* [The data]:
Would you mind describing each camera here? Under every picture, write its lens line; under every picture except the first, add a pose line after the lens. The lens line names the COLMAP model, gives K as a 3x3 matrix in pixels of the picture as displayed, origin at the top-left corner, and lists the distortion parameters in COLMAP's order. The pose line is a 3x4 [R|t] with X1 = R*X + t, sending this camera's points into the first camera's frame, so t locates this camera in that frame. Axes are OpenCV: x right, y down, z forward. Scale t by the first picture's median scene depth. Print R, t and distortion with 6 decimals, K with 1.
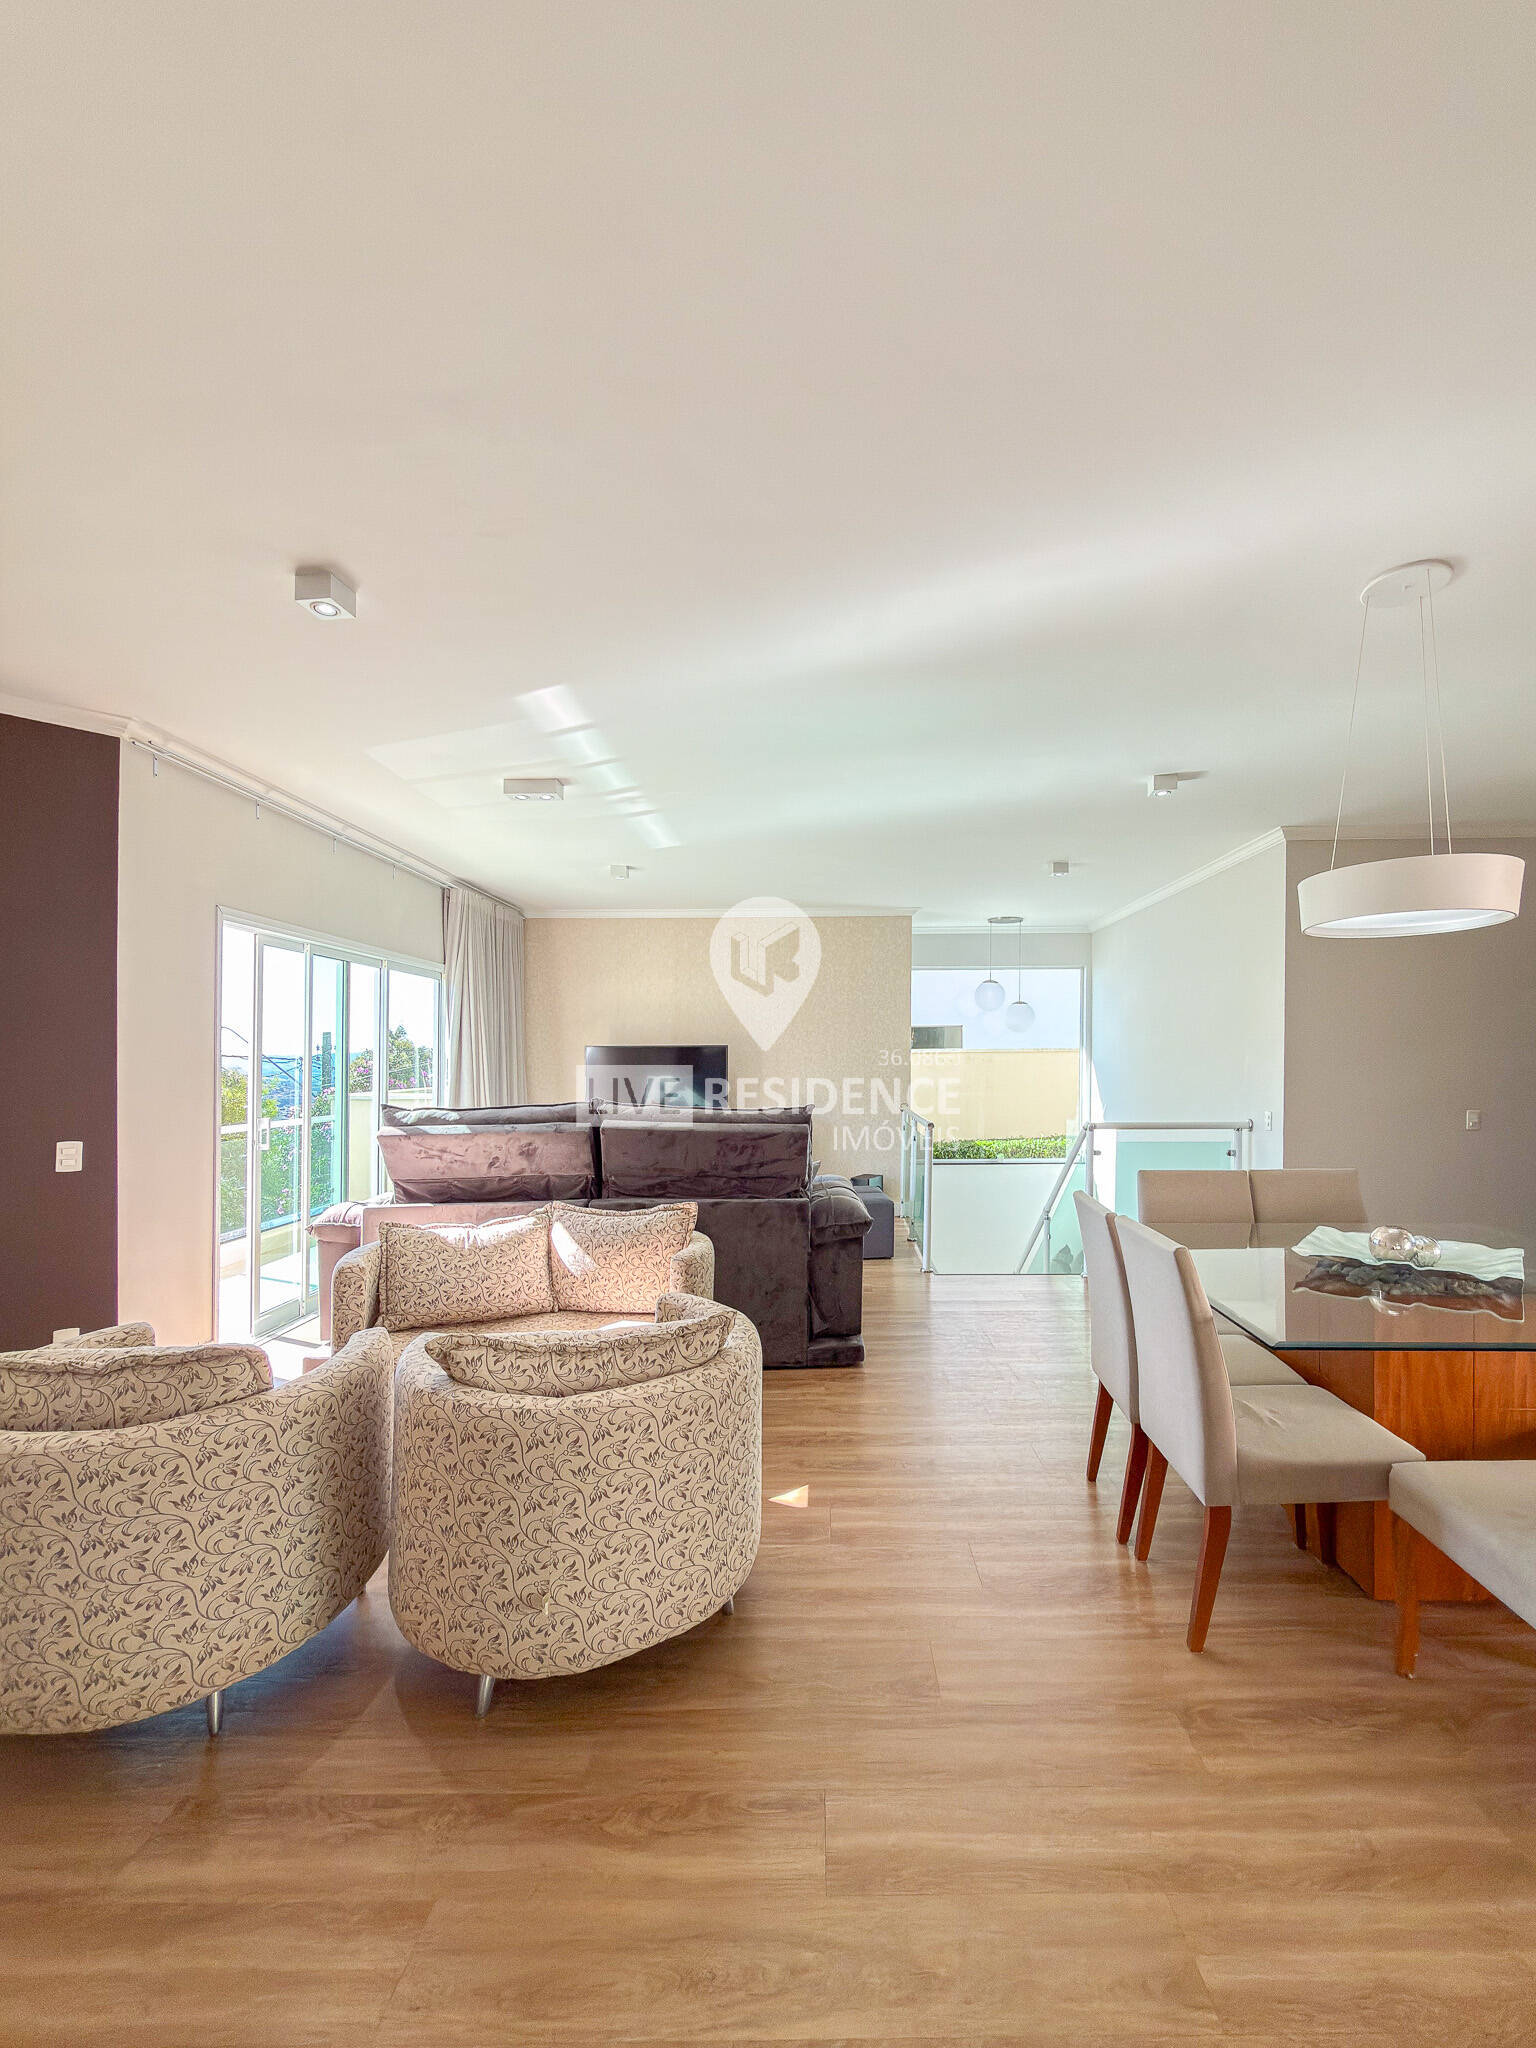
lens RADIAL K [[840.7, 0, 850.4], [0, 840.7, 1063.3], [0, 0, 1]] dist [0.001611, -0.000644]
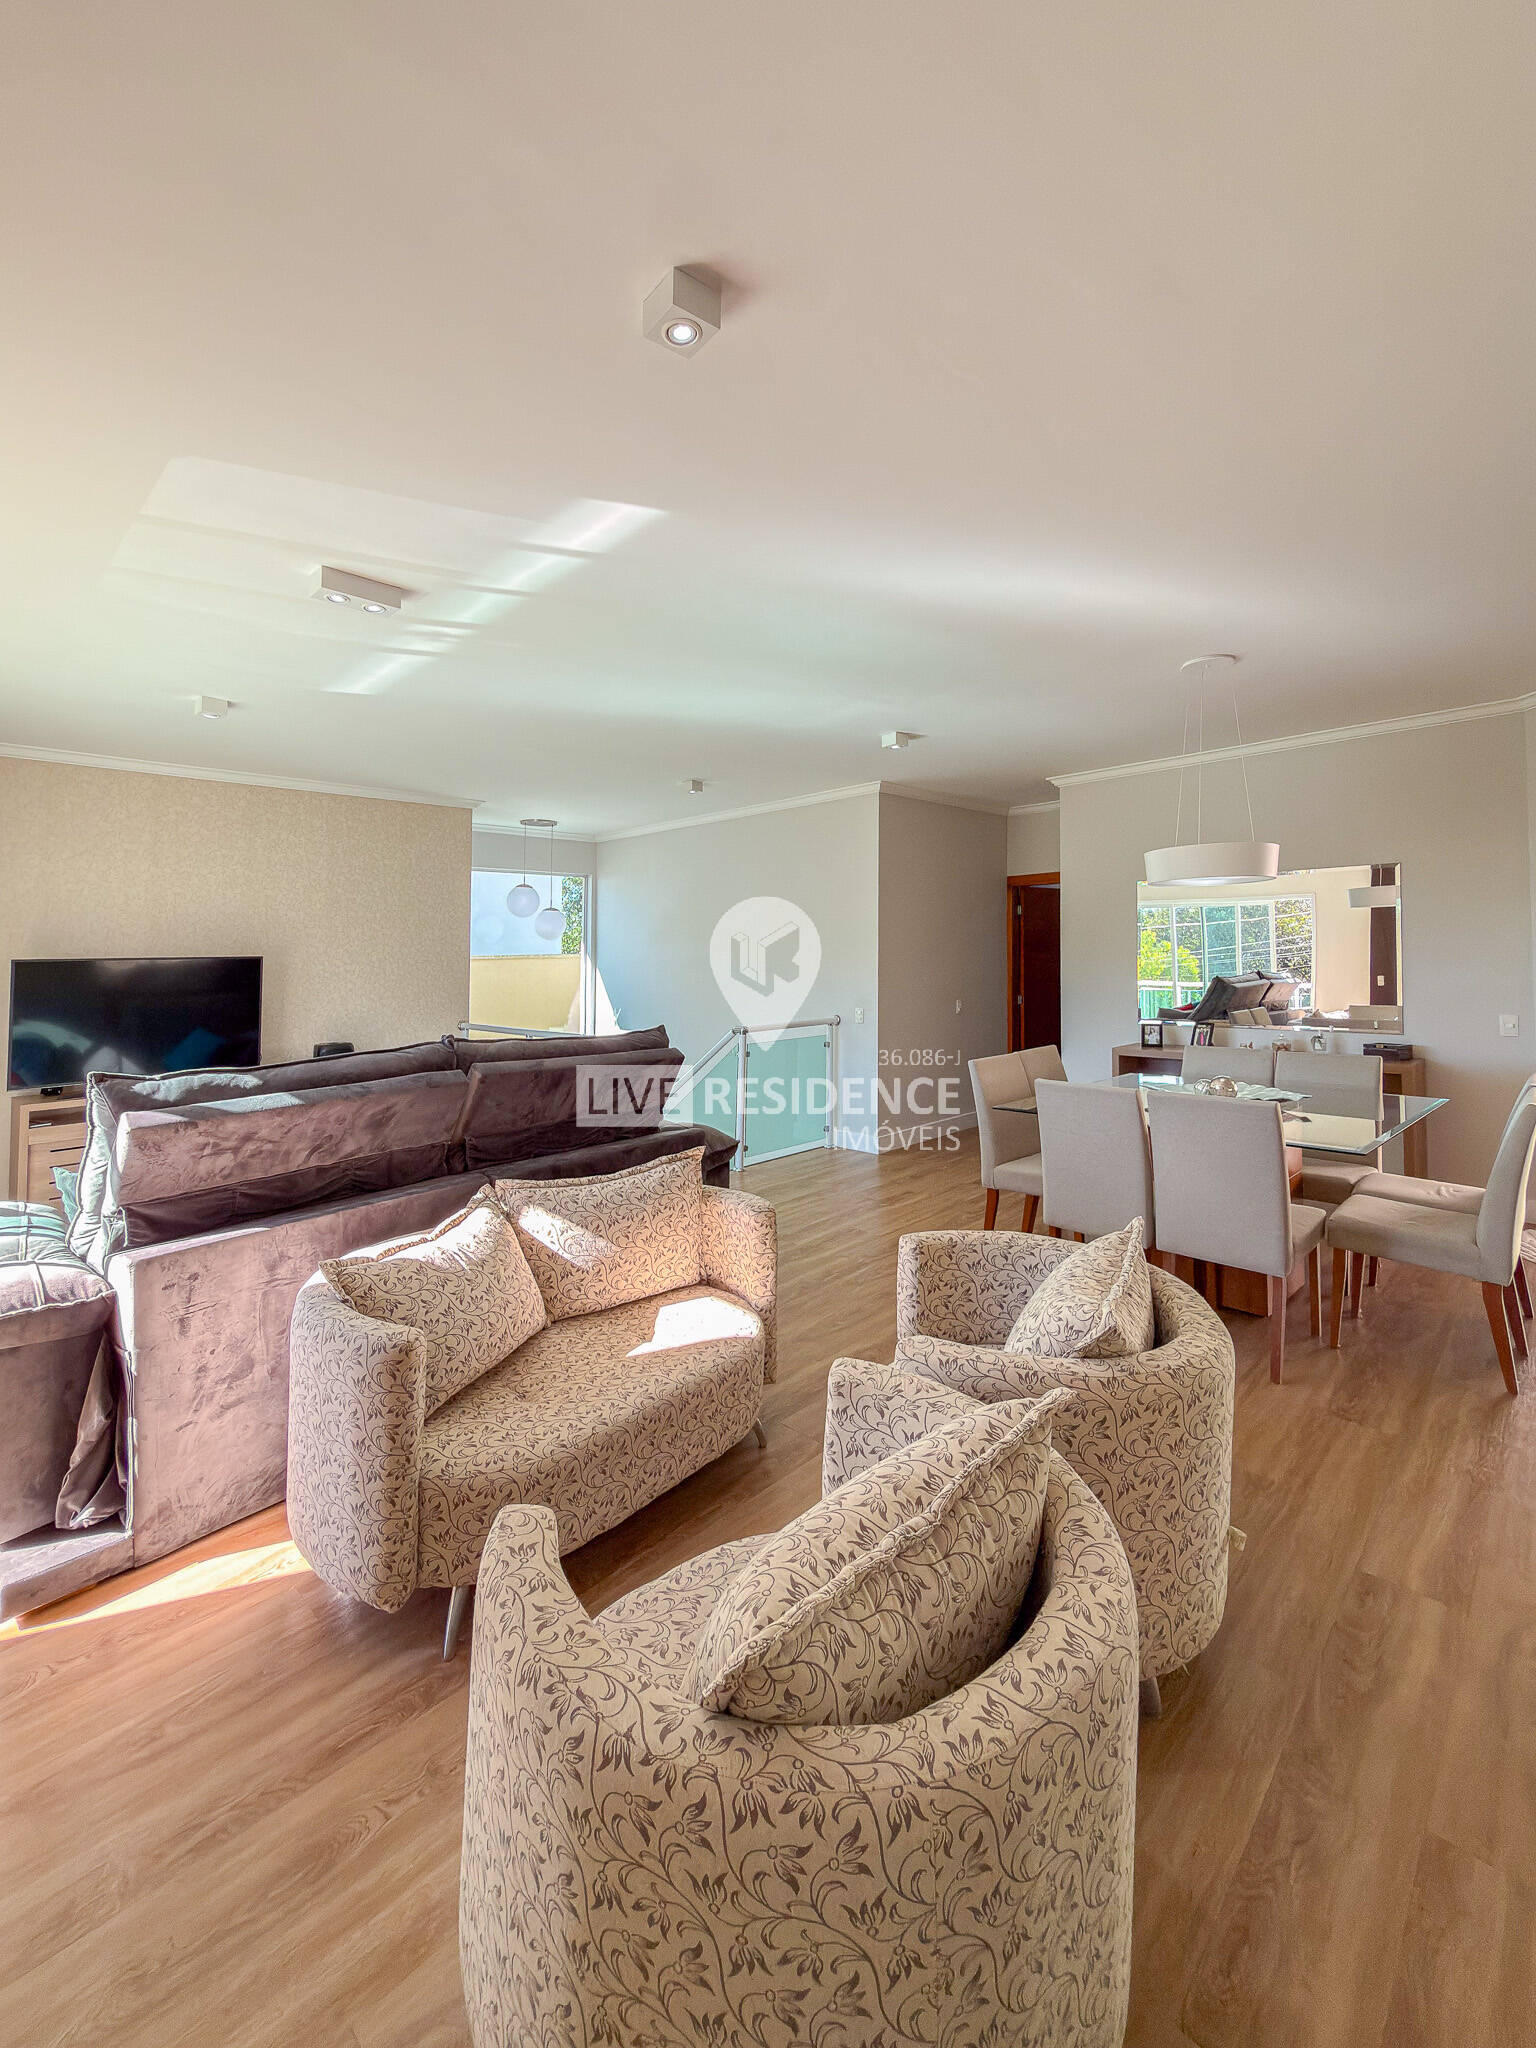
lens RADIAL K [[840.7, 0, 763.0], [0, 840.7, 948.0], [0, 0, 1]] dist [0.001611, -0.000644]
pose [[0.718764, -0.000450, 0.695254, -0.632566], [0.014975, 0.999778, -0.014835, -0.020186], [-0.695093, 0.021075, 0.718611, 0.288863]]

* [Work required]:
Skipping the pictures, transcribe each line above exactly as it appears.

* [Solution]:
Would you mind describing each camera here? Under every picture, write its lens line; under every picture except the first, add a pose line after the lens. The lens line names the COLMAP model, gives K as a 3x3 matrix in pixels of the picture as displayed, origin at the top-left corner, and lists the distortion parameters in COLMAP's order. The pose line is a 3x4 [R|t] with X1 = R*X + t, sending this camera's points into the first camera's frame, so t locates this camera in that frame. Axes are OpenCV: x right, y down, z forward. Scale t by the first picture's median scene depth. Print R, t and distortion with 6 decimals, K with 1.
lens RADIAL K [[840.7, 0, 850.4], [0, 840.7, 1063.3], [0, 0, 1]] dist [0.001611, -0.000644]
lens RADIAL K [[840.7, 0, 763.0], [0, 840.7, 948.0], [0, 0, 1]] dist [0.001611, -0.000644]
pose [[0.718764, -0.000450, 0.695254, -0.632566], [0.014975, 0.999778, -0.014835, -0.020186], [-0.695093, 0.021075, 0.718611, 0.288863]]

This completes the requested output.